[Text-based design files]

══════════════════════════════

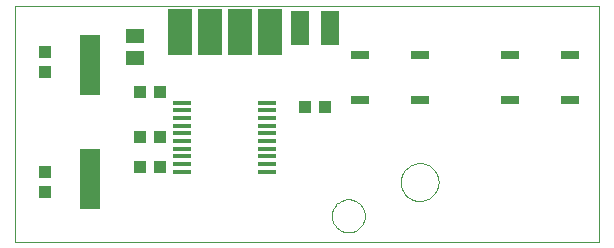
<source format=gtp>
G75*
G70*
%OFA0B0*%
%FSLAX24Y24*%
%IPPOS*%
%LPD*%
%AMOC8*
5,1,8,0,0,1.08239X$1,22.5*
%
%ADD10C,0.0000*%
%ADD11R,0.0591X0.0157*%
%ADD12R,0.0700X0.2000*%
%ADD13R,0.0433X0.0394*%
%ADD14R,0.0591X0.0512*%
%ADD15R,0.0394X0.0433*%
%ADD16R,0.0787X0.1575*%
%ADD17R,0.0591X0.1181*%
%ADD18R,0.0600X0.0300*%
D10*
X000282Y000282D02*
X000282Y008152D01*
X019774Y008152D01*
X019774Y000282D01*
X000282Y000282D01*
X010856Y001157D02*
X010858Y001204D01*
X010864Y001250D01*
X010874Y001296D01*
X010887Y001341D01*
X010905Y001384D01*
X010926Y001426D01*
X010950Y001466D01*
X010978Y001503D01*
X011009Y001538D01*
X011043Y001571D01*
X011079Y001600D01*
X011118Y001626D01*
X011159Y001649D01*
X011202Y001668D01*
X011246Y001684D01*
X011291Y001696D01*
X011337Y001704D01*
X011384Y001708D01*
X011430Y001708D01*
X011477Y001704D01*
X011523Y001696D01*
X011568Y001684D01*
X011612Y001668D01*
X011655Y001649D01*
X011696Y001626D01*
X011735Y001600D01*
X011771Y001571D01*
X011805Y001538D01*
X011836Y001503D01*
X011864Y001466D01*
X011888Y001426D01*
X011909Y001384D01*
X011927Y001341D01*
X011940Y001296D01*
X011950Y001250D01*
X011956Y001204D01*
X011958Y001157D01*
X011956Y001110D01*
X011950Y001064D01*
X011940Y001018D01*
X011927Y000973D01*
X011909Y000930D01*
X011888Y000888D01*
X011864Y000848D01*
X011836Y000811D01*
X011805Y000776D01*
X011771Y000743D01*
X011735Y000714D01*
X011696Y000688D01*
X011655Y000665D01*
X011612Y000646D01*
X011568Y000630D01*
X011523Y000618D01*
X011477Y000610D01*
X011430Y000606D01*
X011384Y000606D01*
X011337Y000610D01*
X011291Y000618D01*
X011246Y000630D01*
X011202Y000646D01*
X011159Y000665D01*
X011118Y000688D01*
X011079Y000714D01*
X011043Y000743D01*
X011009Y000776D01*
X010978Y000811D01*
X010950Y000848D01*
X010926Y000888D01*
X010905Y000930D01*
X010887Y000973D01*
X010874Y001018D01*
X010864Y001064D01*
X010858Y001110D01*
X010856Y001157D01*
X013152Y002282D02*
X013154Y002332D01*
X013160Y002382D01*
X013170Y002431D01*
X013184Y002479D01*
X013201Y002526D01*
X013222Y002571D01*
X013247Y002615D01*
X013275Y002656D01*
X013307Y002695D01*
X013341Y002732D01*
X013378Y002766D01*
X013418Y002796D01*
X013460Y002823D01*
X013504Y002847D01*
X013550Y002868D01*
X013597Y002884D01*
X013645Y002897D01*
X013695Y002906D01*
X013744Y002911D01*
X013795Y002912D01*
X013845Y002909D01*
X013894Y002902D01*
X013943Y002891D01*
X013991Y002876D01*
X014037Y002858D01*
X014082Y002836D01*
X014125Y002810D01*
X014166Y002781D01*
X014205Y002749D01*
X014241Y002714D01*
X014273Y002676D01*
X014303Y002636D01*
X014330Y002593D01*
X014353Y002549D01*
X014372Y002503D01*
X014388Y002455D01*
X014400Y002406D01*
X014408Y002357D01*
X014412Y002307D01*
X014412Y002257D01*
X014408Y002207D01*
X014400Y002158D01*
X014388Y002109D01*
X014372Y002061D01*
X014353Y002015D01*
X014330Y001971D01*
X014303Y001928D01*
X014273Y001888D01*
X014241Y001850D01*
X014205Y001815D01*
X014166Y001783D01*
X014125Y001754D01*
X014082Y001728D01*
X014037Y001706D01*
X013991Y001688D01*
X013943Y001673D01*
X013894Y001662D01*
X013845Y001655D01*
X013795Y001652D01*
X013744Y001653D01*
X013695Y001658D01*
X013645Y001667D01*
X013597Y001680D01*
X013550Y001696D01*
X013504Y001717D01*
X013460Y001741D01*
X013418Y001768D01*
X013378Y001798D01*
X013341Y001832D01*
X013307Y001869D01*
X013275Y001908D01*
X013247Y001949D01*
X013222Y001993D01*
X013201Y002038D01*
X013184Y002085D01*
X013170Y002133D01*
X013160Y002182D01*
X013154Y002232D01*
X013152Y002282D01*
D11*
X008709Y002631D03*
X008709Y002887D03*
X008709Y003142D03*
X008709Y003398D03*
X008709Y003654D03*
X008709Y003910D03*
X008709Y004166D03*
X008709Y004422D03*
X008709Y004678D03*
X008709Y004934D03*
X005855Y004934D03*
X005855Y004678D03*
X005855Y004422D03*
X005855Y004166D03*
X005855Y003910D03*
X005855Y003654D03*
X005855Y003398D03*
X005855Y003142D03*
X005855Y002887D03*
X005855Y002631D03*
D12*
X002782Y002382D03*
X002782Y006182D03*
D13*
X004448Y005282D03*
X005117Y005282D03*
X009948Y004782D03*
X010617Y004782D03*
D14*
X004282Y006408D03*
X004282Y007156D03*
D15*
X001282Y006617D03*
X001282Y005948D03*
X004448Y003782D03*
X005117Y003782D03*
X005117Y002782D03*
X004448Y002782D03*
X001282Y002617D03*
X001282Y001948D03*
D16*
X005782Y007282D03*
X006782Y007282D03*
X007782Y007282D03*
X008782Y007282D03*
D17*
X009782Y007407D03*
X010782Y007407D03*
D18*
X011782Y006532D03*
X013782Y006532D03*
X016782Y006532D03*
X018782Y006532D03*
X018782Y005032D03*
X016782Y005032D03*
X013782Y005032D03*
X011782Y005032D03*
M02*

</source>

══════════════════════════════

• _Instructions for the task_:
Print exactly the lines above, starting at the line that contains "X004282Y007156D03*" and ending with the last line of the records, both included.

• _Written solution_:
X004282Y007156D03*
D15*
X001282Y006617D03*
X001282Y005948D03*
X004448Y003782D03*
X005117Y003782D03*
X005117Y002782D03*
X004448Y002782D03*
X001282Y002617D03*
X001282Y001948D03*
D16*
X005782Y007282D03*
X006782Y007282D03*
X007782Y007282D03*
X008782Y007282D03*
D17*
X009782Y007407D03*
X010782Y007407D03*
D18*
X011782Y006532D03*
X013782Y006532D03*
X016782Y006532D03*
X018782Y006532D03*
X018782Y005032D03*
X016782Y005032D03*
X013782Y005032D03*
X011782Y005032D03*
M02*

</source>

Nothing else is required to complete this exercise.